DEAN MURPHY: He’s a power broker but he’s not back in power.
PHIL PONCE: Is their notion of democracy the same as the notion of democracy in the United States, freedom of the press, and that sort of thing?
DEAN MURPHY: That’s developing also. Like everything it’s in transition and it’s come a huge way when you consider that no one had any tradition of democracy. Even the people fighting for it didn’t really know what they were fighting for, except from books. And so that’s come a lot but has a long way to go. In journalism, for example, they still don’t quite understand the idea of a free press. They think they do but they still think it needs to be controlled somewhat. They have press laws that were passed since the changes. They were passed by democratic governments that require authorization for stories before you can print the results of an interview.
PHIL PONCE: Have you heard about an incident with the–Carl Bernstein book–talk about that.
DEAN MURPHY: That also. When the Pope was coming in the summer, the Carl Bernstein book was just being translated into Polish, and they were rushing–the Polish publishers were rushing to get it on the shelf so they could capitalize on the Pope’s visit. What they did without anyone knowing was they cut out most of the unfavorable portions of the book, the portions that reflected unfavorably on the Pope.
PHIL PONCE: And no one thought anything of that.
DEAN MURPHY: They didn’t. I talked to the publisher and she thought it was perfectly acceptable that they do something like that because the Pope shouldn’t be criticized.
PHIL PONCE: You lived their with your wife and two children. What was that like?
DEAN MURPHY: It was great. It’s a great place for a family. We actually started our family just before we went–had one son before we left and had the other while we were there. And it was one of the most pleasant experiences in Poland was to find out how child-friendly it is and how fun it was for our kids to be there. My sons are now visiting their grandmother and my wife tells me how they talked about Poland and how they want to go back to Poland, and they learned Polish. They talked to each other in Polish. They identify with it. It was a very friendly place for them, and I hope they have fond memories of it as life goes on.
PHIL PONCE: Is there any incident in Poland that you’ll take away with you as sort of being reflective of your life in Poland?

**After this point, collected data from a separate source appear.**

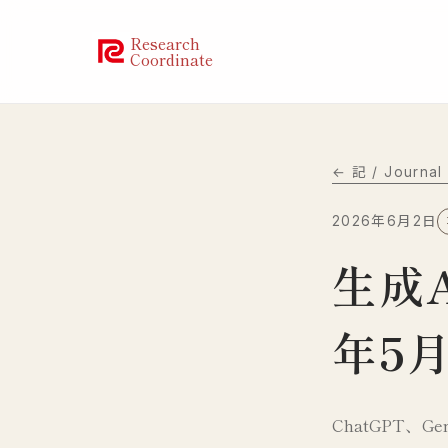
Research
Coordinate
← 記 / Journa
2026年6月2日
生成
年5
ChatGPT、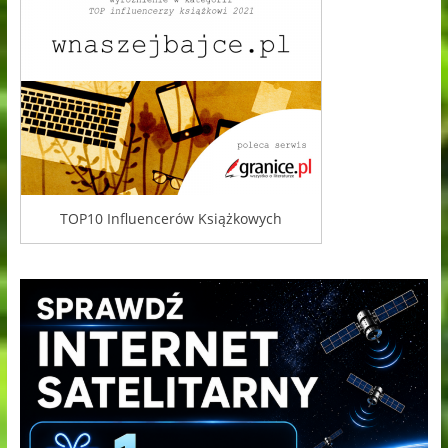
TOP10 Influencerów Książkowych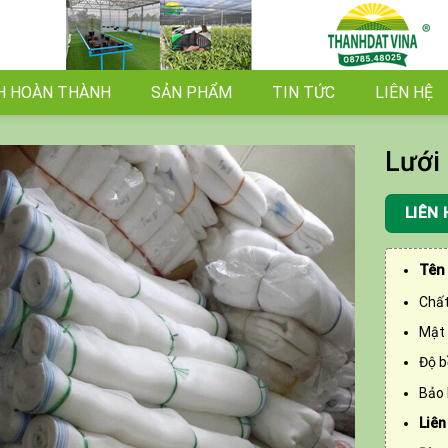
H HOÀN THÀNH
SẢN PHẨM
TIN TỨC
LIÊN HỆ
Lưới
LIÊN 
Tên
Chất
Mật 
Độ b
Bảo 
Liên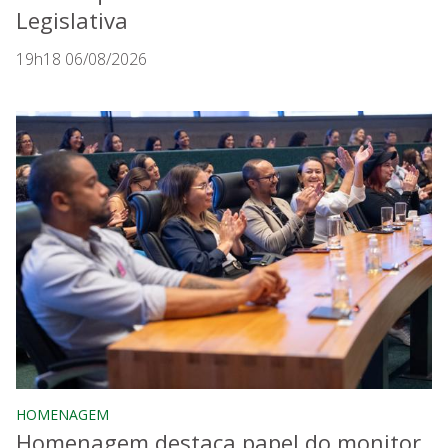
Legislativa
19h18 06/08/2026
HOMENAGEM
Homenagem destaca papel do monitor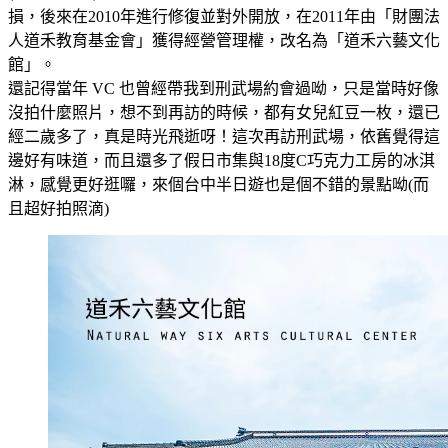
損，後來在2010年進行修復並對外開放，在2011年由「財團法
人道禾教育基金會」獲得經營管理權，改名為「道禾六藝文化
館」。
還記得當年 VC 也曾經帶我到刑武場約會過呦，只是當時好像
沒拍什麼照片，想不到再訪的時候，都有女兒紅豆一枚，還已
經二歲多了，真是時光飛逝呀！這次再訪刑武場，依舊覺得這
邊好有味道，而且還多了假日市集與18度C巧克力工房的冰淇
淋，感覺更好逛囉，來個台中半日遊也是個不錯的景點呦(而
且超好拍照滴)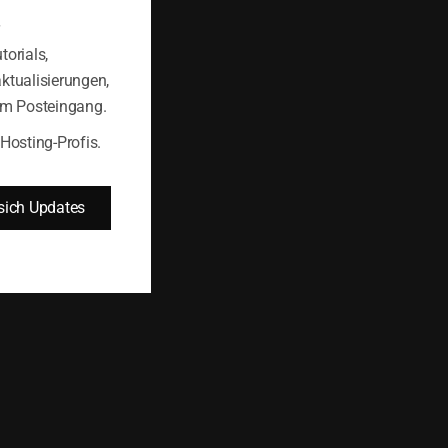
torials,
ktualisierungen,
rem Posteingang.
 Hosting-Profis.
sich Updates
Editors in cPanel →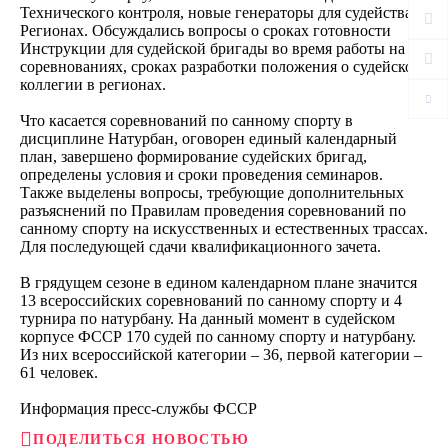
Технического контроля, новые генераторы для судейства в
Регионах. Обсуждались вопросы о сроках готовности
Инструкции для судейской бригады во время работы на
соревнованиях, сроках разработки положения о судейской
коллегии в регионах.
Что касается соревнований по санному спорту в
дисциплине Натурбан, оговорен единый календарный
план, завершено формирование судейских бригад,
определены условия и сроки проведения семинаров.
Также выделены вопросы, требующие дополнительных
разъяснений по Правилам проведения соревнований по
санному спорту на искусственных и естественных трассах.
Для последующей сдачи квалификационного зачета.
В грядущем сезоне в едином календарном плане значится
13 всероссийских соревнований по санному спорту и 4
турнира по натурбану. На данный момент в судейском
корпусе ФССР 170 судей по санному спорту и натурбану.
Из них всероссийской категории – 36, первой категории –
61 человек.
Информация пресс-службы ФССР
ПОДЕЛИТЬСЯ НОВОСТЬЮ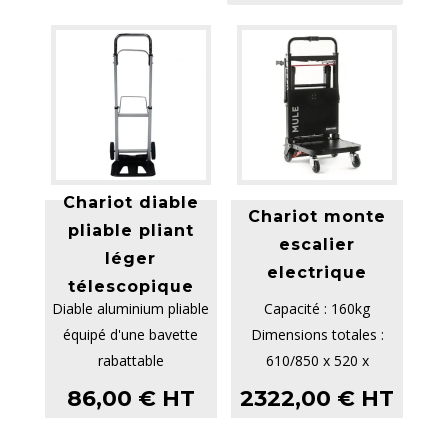
Chariot diable
Chariot monte
pliable pliant
escalier
léger
electrique
télescopique
Diable aluminium pliable
Capacité : 160kg
équipé d'une bavette
Dimensions totales :
rabattable
610/850 x 520 x
Poignée et bavette en
1100/1600 mm (ouvert)
86,00
€
HT
2322,00
€
HT
acier
Dimensio...
Cadre en ...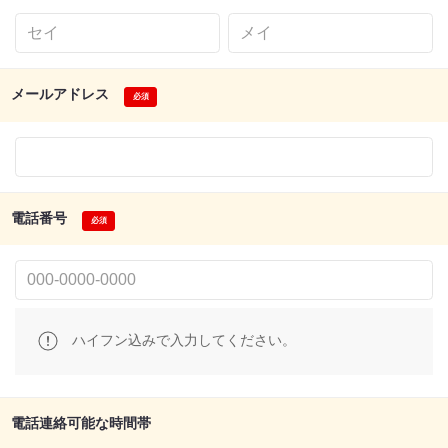
メールアドレス
電話番号
ハイフン込みで入力してください。
電話連絡可能な時間帯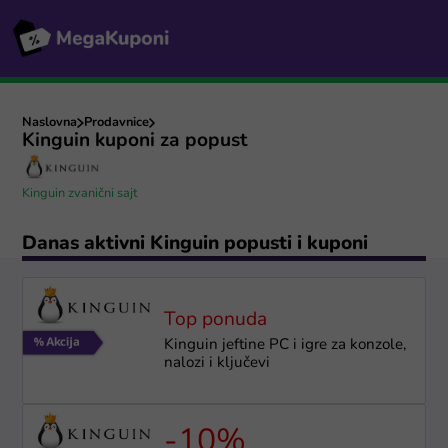
Naslovna
Prodavnice
Kinguin kuponi za popust
Kinguin zvanični sajt
Danas aktivni Kinguin popusti i kuponi
Top ponuda
Kinguin jeftine PC i igre za konzole,
nalozi i ključevi
-10%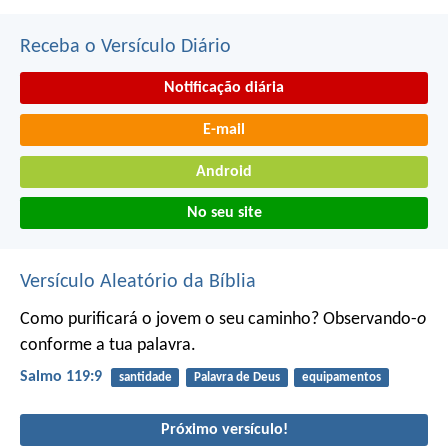
Receba o Versículo Diário
Notificação diária
E-mail
Android
No seu site
Versículo Aleatório da Bíblia
Como purificará o jovem o seu caminho?
Observando-
o
conforme a tua palavra.
Salmo 119:9
santidade
Palavra de Deus
equipamentos
Próximo versículo!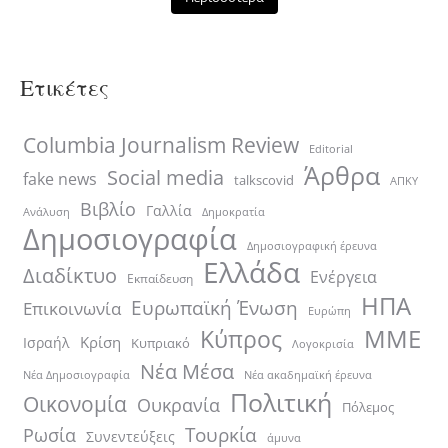
Ετικέτες
Columbia Journalism Review
Editorial
Άρθρα
Social media
fake news
talkscovid
ΑΠΚΥ
Βιβλίο
Γαλλία
Ανάλυση
Δημοκρατία
Δημοσιογραφία
Δημοσιογραφική έρευνα
Ελλάδα
Διαδίκτυο
Ενέργεια
Εκπαίδευση
ΗΠΑ
Ευρωπαϊκή Ένωση
Επικοινωνία
Ευρώπη
ΜΜΕ
Κύπρος
Κρίση
Ισραήλ
Κυπριακό
Λογοκρισία
Νέα Μέσα
Νέα ακαδημαϊκή έρευνα
Νέα Δημοσιογραφία
Πολιτική
Οικονομία
Ουκρανία
Πόλεμος
Τουρκία
Ρωσία
Συνεντεύξεις
άμυνα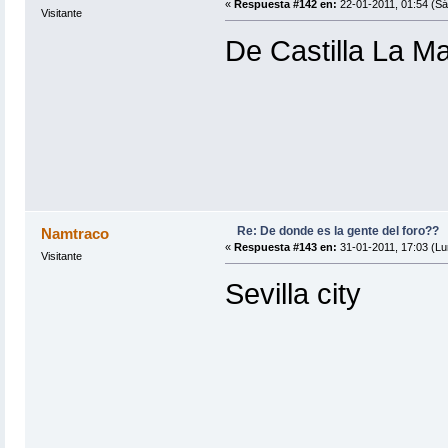
«
Respuesta #142 en:
22-01-2011, 01:54 (Sá
Visitante
De Castilla La 
Re: De donde es la gente del foro??
Namtraco
«
Respuesta #143 en:
31-01-2011, 17:03 (Lu
Visitante
Sevilla city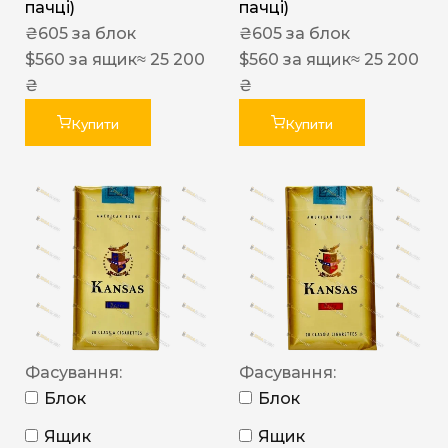
пачці)
пачці)
₴
605
за блок
₴
605
за блок
$
560
за ящик
≈ 25 200
$
560
за ящик
≈ 25 200
₴
₴
Купити
Купити
Фасування:
Фасування:
Блок
Блок
Ящик
Ящик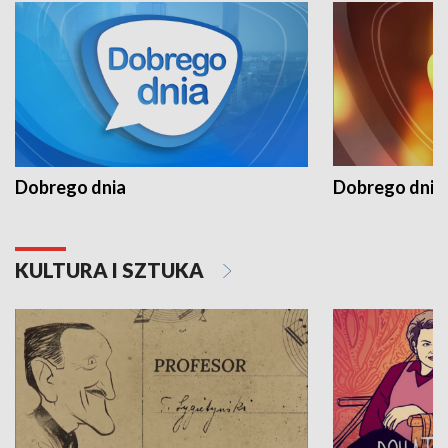
Dobrego dnia
Dobrego dnia 
KULTURA I SZTUKA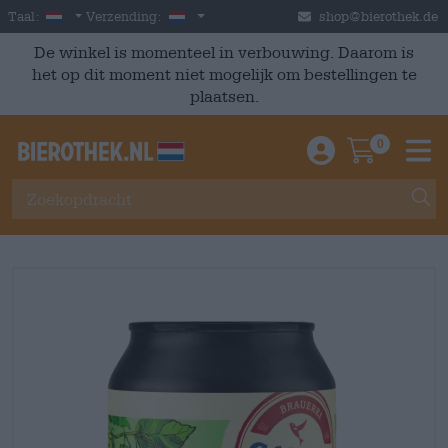
Skip to main content
Dutch
Nederland
Taal:
Verzending:
shop@bierothek.de
De winkel is momenteel in verbouwing. Daarom is
het op dit moment niet mogelijk om bestellingen te
plaatsen.
0
Einloggen / An
Warenkor
M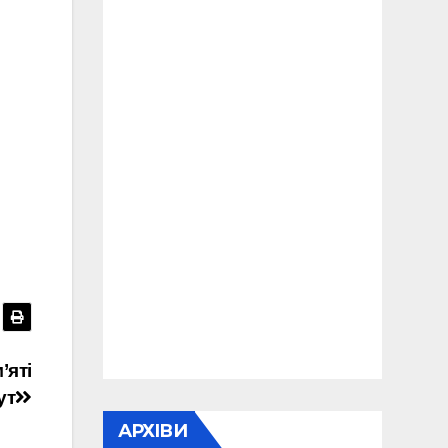
’яті
ут
АРХІВИ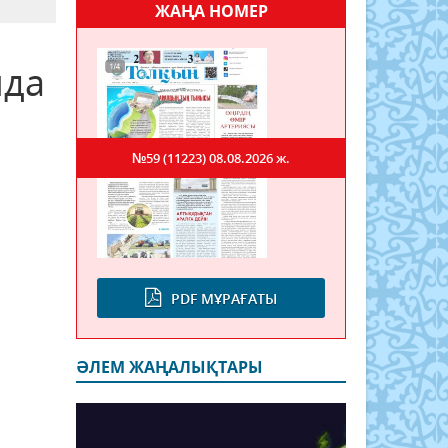
ЖАҢА НОМЕР
нда
№59 (11223)
08.08.2026 ж.
PDF МҰРАҒАТЫ
ӘЛЕМ ЖАҢАЛЫҚТАРЫ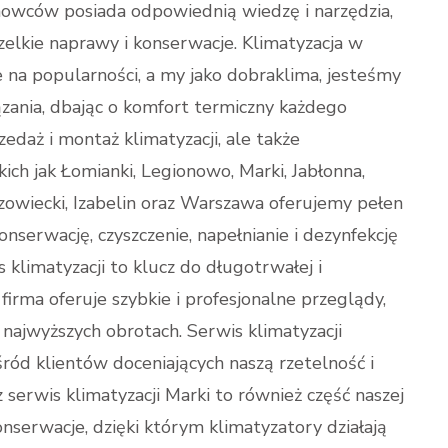
howców posiada odpowiednią wiedzę i narzędzia,
elkie naprawy i konserwacje. Klimatyzacja w
 na popularności, a my jako dobraklima, jesteśmy
zania, dbając o komfort termiczny każdego
zedaż i montaż klimatyzacji, ale także
ch jak Łomianki, Legionowo, Marki, Jabłonna,
wiecki, Izabelin oraz Warszawa oferujemy pełen
nserwację, czyszczenie, napełnianie i dezynfekcję
 klimatyzacji to klucz do długotrwałej i
firma oferuje szybkie i profesjonalne przeglądy,
 najwyższych obrotach. Serwis klimatyzacji
śród klientów doceniających naszą rzetelność i
 serwis klimatyzacji Marki to również część naszej
onserwacje, dzięki którym klimatyzatory działają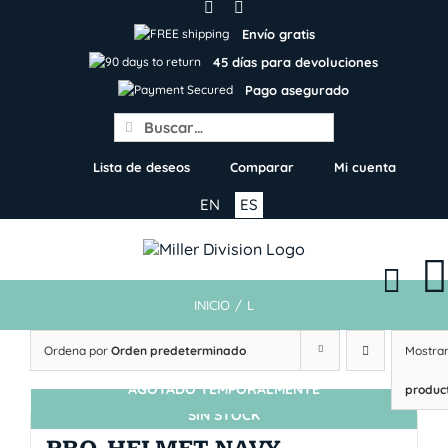
Skip
to
Envío gratis
content
45 días para devoluciones
Pago asegurado
Search
for:
Lista de deseos
Comparar
Mi cuenta
EN
ES
INICIO
/
L
Ordena por
Orden predeterminado
Mostra
AGOTADO TEMPORALMENTE
produc
SIN STOCK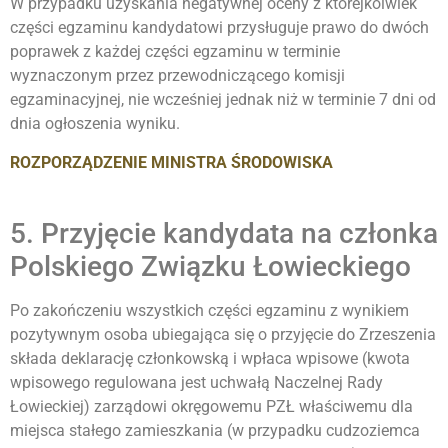
W przypadku uzyskania negatywnej oceny z którejkolwiek
części egzaminu kandydatowi przysługuje prawo do dwóch
poprawek z każdej części egzaminu w terminie
wyznaczonym przez przewodniczącego komisji
egzaminacyjnej, nie wcześniej jednak niż w terminie 7 dni od
dnia ogłoszenia wyniku.
ROZPORZĄDZENIE MINISTRA ŚRODOWISKA
5. Przyjęcie kandydata na członka
Polskiego Związku Łowieckiego
Po zakończeniu wszystkich części egzaminu z wynikiem
pozytywnym osoba ubiegająca się o przyjęcie do Zrzeszenia
składa deklarację członkowską i wpłaca wpisowe (kwota
wpisowego regulowana jest uchwałą Naczelnej Rady
Łowieckiej) zarządowi okręgowemu PZŁ właściwemu dla
miejsca stałego zamieszkania (w przypadku cudzoziemca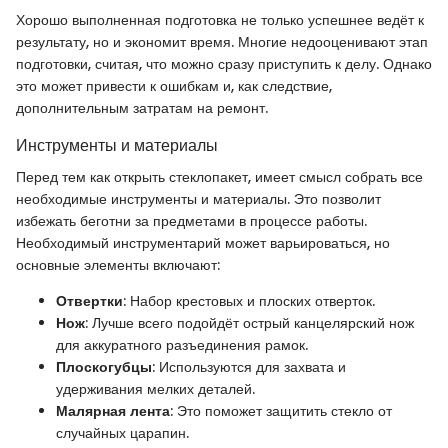
Хорошо выполненная подготовка не только успешнее ведёт к
результату, но и экономит время. Многие недооценивают этап
подготовки, считая, что можно сразу приступить к делу. Однако
это может привести к ошибкам и, как следствие,
дополнительным затратам на ремонт.
Инструменты и материалы
Перед тем как открыть стеклопакет, имеет смысл собрать все
необходимые инструменты и материалы. Это позволит
избежать беготни за предметами в процессе работы.
Необходимый инструментарий может варьироваться, но
основные элементы включают:
Отвертки
: Набор крестовых и плоских отверток.
Нож
: Лучше всего подойдёт острый канцелярский нож
для аккуратного разъединения рамок.
Плоскогубцы
: Используются для захвата и
удерживания мелких деталей.
Малярная лента
: Это поможет защитить стекло от
случайных царапин.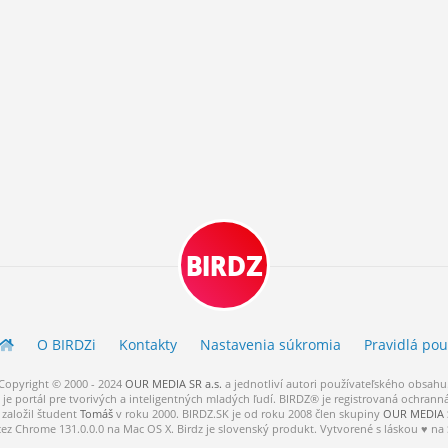
BIRDZ
O BIRDZ
i
Kontakty
Nastavenia súkromia
Pravidlá
pou
Copyright © 2000 - 2024
OUR MEDIA SR a.s.
a
jednotliví
autori
používateľského
obsahu
je portál pre tvorivých a inteligentných mladých ľudí.
BIRDZ® je registrovaná ochrann
založil študent
Tomáš
v roku 2000. BIRDZ.SK je od roku 2008 člen skupiny
OUR MEDIA S
cez Chrome 131.0.0.0 na Mac OS X. Birdz je slovenský produkt. Vytvorené s láskou ♥ na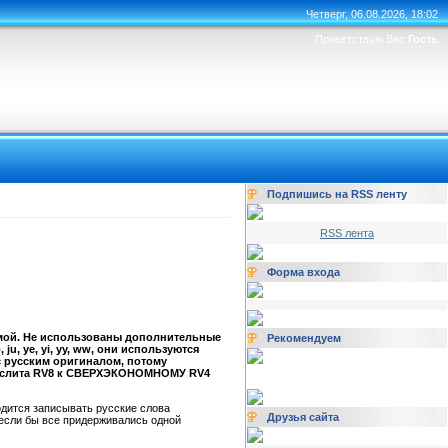
Четверг, 06.08.2026, 18:02
Приветствую Вас
Гость
Подпишись на RSS ленту
RSS лента
Форма входа
ммой. Не использованы дополнительные
Рекомендуем
u, ye, yi, yy, ww, они используются
 с русским оригиналом, потому
ранслита RV8 к СВЕРХЭКОНОМНОМУ RV4
одится записывать русские слова
Друзья сайта
 если бы все придерживались одной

DEAN MURPHY: Well, actually it involves my older son. Shortly after we got there–I spent a lot of my time in the early years in Bosnia during the war, and I was off in Bosnia writing about the war, and my son got his finger caught in the door of our house, and it severed the top of his finger, and he had to go have emergency surgery. And it was a very traumatic experience, particularly since we had only recently got there. My wife was alone. We didn’t really know Polish. We didn’t know the system. And we–I rushed back from Bosnia. My wife took the child to the hospital, but it sort of is a metaphor for the things in Poland because the doctors were outstanding. These doctors are making only a few hundred dollars a month. The doctor came to the house, helped my wife, ushered him through the whole process at the hospital. The care at the hospital as far as the doctor’s attention was superb. We brought the child back to the states later, and the doctors here were marveling at how good the skin graft was.
On the other hand, the facilities were shocking. It was literally out of a Dickens novel. There were six kids cramped in one little room. We have one little boy who was looking after our son only because he liked him. A soup trolley came down the center of the aisle giving them their meals. We had to give diapers to them because they didn’t have any diapers to change them. We had to give money to the nurse so she would pay attention to him. It was just visually and facilities-wise, it was shocking but as people they were wonderful, and our son got great care.
PHIL PONCE: Dean Murphy, I thank you for being with us.